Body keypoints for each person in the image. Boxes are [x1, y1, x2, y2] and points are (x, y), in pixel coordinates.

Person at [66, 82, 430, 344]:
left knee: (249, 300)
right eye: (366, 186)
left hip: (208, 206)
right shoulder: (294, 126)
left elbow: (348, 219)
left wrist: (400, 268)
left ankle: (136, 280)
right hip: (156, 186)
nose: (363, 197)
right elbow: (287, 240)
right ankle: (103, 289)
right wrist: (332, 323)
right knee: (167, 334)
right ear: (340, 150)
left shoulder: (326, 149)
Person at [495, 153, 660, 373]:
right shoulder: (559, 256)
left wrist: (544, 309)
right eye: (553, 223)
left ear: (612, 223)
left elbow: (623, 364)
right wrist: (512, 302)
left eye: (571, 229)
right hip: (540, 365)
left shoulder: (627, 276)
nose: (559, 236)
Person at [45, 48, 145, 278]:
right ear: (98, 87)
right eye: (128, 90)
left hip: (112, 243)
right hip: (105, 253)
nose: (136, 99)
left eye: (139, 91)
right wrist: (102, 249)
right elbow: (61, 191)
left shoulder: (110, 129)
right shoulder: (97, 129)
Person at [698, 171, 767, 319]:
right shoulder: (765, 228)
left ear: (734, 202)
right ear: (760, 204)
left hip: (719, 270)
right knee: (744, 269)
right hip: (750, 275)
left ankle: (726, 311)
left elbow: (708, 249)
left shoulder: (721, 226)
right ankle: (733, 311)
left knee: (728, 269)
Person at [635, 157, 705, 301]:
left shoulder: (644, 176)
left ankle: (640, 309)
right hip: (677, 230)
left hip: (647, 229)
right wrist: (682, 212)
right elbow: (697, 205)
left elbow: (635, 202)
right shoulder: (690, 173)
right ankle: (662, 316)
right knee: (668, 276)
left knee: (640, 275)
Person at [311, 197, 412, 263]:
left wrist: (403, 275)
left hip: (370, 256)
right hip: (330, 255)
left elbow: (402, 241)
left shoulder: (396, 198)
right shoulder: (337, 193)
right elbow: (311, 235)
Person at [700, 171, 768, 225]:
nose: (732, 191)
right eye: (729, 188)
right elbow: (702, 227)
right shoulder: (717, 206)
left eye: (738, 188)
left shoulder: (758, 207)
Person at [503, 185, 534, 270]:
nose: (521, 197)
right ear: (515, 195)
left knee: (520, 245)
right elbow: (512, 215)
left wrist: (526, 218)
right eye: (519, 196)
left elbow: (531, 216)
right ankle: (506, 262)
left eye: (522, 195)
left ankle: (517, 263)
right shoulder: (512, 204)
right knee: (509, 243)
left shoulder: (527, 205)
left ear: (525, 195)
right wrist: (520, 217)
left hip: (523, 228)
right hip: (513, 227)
• • • •
• **Work order**: Report all lines in the records that include the string "wrist".

• **Written reply**:
left wrist: (400, 268)
right wrist: (332, 323)
left wrist: (544, 309)
right wrist: (512, 302)
right wrist: (102, 249)
right wrist: (682, 212)
left wrist: (403, 275)
left wrist: (526, 218)
right wrist: (520, 217)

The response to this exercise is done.